Descripción del proyecto
Our circadian clock controls a wide range of physiological processes to respond to external demands through a fine-tuning coordination between the hypothalamic central clock and the peripheral clocks. Understanding the bidirectional communication and the reliance on external cues that specifically affect these clocks is of paramount importance. Yet, both circadian clocks can function even in the absence of these external signals, highlighting their endogenous nature. This underscores the existence of endogenous signals such as metabolites and other biomolecules that can modulate the circadian clocks. Surprisingly, this aspect remains largely unexplored in current research.
Succinate is both an energetic metabolic product of mitochondrial activity and a byproduct of the microbiota, with critical physiological roles in cellular function at various levels. Furthermore, in the last years, succinate is emerging as a biomarker for early detection of metabolic dysfunction and cardiovascular risk. As a basis for the current proposal, we have recently reported, via an untargeted approach, that succinate regulates core-clock genes in adipocytes via its cognate receptor, SUCNR1. Thus, building upon our previous studies, we propose that succinate may serve as a pivotal endogenous signal capable of modulating the circadian clocks.

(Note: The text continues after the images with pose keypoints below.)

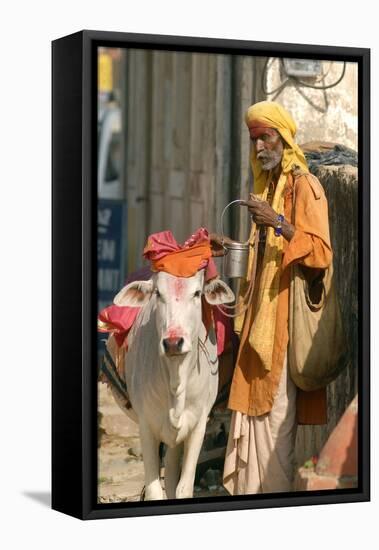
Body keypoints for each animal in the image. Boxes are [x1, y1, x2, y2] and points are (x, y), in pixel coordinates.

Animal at [113, 270, 235, 502]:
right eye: (158, 293)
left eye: (197, 293)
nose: (173, 342)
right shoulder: (146, 427)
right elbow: (153, 491)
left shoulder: (198, 426)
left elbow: (183, 488)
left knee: (170, 476)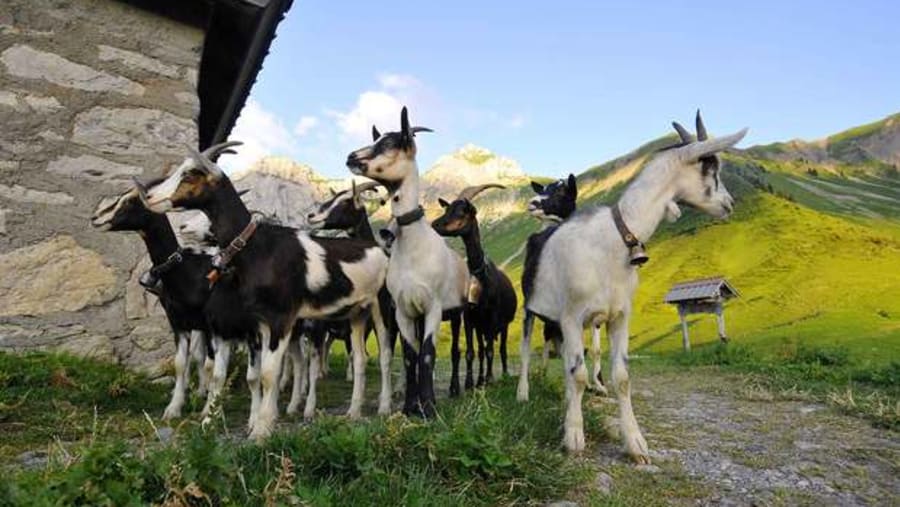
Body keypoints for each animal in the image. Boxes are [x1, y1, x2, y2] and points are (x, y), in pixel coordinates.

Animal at [140, 142, 393, 439]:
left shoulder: (280, 318)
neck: (257, 247)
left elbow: (270, 374)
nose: (149, 196)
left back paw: (384, 407)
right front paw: (260, 421)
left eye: (191, 174)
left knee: (385, 355)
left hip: (381, 306)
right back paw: (353, 411)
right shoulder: (259, 322)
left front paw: (261, 431)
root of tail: (378, 248)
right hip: (356, 313)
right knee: (361, 359)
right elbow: (260, 374)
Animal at [346, 107, 469, 415]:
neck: (414, 247)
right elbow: (411, 356)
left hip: (458, 313)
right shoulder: (403, 310)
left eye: (392, 143)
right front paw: (410, 407)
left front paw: (429, 409)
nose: (351, 157)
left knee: (454, 350)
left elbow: (427, 354)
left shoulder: (433, 306)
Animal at [432, 184, 518, 387]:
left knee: (501, 349)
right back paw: (480, 379)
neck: (479, 274)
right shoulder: (470, 317)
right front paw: (471, 383)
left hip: (504, 324)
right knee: (481, 349)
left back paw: (503, 374)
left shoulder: (492, 317)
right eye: (447, 209)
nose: (434, 225)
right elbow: (472, 352)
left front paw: (489, 379)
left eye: (461, 212)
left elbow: (491, 351)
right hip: (481, 325)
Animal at [518, 112, 746, 462]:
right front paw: (574, 437)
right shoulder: (572, 315)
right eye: (710, 168)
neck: (615, 239)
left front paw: (635, 443)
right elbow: (579, 375)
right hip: (531, 309)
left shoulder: (618, 317)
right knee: (527, 350)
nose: (729, 203)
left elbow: (620, 378)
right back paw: (523, 393)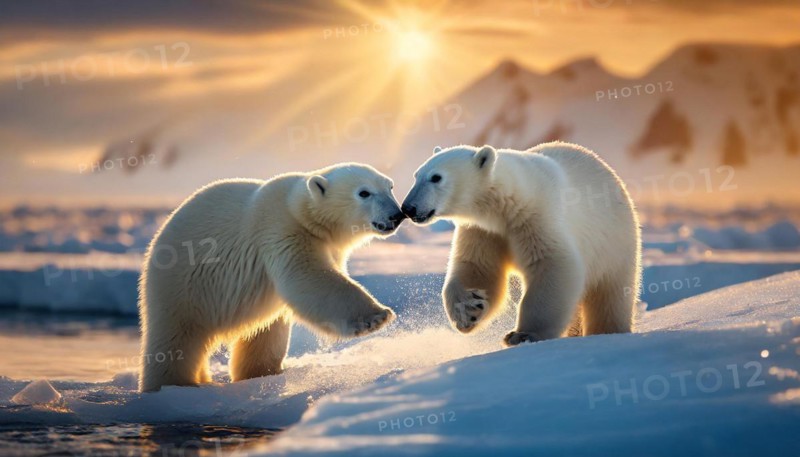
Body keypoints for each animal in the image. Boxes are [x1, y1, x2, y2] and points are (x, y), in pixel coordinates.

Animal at [138, 163, 405, 392]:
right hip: (182, 285)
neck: (300, 209)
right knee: (176, 339)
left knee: (265, 332)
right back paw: (172, 384)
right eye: (364, 193)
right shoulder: (282, 230)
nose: (397, 214)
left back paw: (261, 373)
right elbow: (311, 278)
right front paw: (378, 316)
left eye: (390, 186)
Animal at [401, 142, 641, 346]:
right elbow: (478, 266)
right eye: (416, 175)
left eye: (436, 177)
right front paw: (469, 309)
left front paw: (522, 334)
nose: (408, 208)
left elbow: (553, 265)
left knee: (611, 294)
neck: (507, 201)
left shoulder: (536, 217)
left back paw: (607, 331)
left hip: (615, 242)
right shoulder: (484, 230)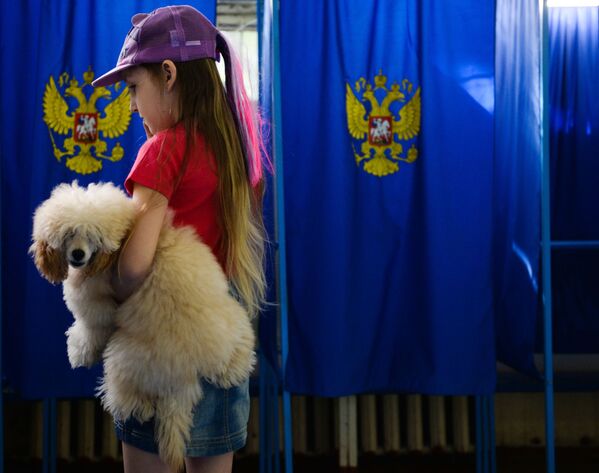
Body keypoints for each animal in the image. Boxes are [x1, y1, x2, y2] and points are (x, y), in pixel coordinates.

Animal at [30, 181, 255, 468]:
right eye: (69, 234)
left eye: (92, 235)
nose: (78, 255)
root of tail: (185, 377)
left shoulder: (96, 303)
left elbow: (89, 328)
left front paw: (79, 352)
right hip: (233, 317)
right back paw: (235, 368)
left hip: (123, 357)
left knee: (129, 393)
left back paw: (136, 405)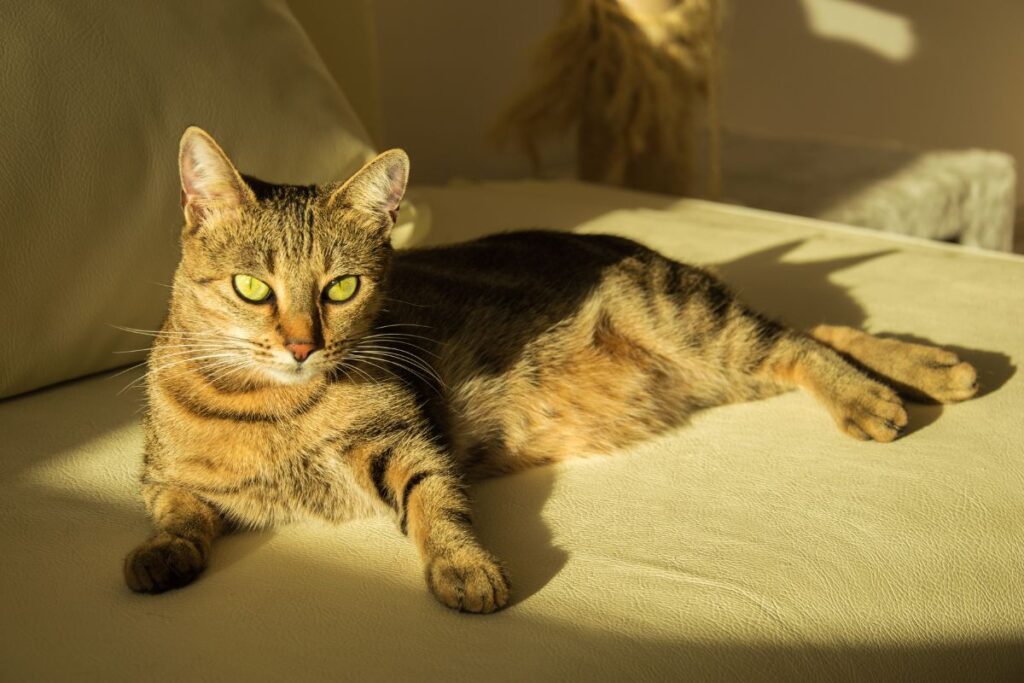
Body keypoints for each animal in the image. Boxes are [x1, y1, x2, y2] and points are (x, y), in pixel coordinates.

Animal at [123, 127, 978, 614]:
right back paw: (934, 366)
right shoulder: (163, 476)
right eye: (252, 287)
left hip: (696, 328)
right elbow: (179, 512)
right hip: (716, 360)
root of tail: (644, 249)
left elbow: (437, 504)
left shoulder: (406, 439)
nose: (302, 346)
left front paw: (464, 568)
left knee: (800, 338)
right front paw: (160, 554)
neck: (270, 407)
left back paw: (884, 391)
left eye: (340, 288)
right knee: (819, 326)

Within the framework of this project, we present for the first time the concept of succinate as a link between metabolism and circadian clocks. To accomplish our goals, we will employ the complementary expertise between Dr Fernández-Veledo (supervisor and renowned expert in the succinate/SUCNR1 axis) and Dr Ribas (candidate and expert in chronobiology). By merging these two fields, we aim to integrate the notion of temporality into the succinate/SUCNR1 axis, and advance our understanding of the intricate relationship between metabolism and circadian rhythms.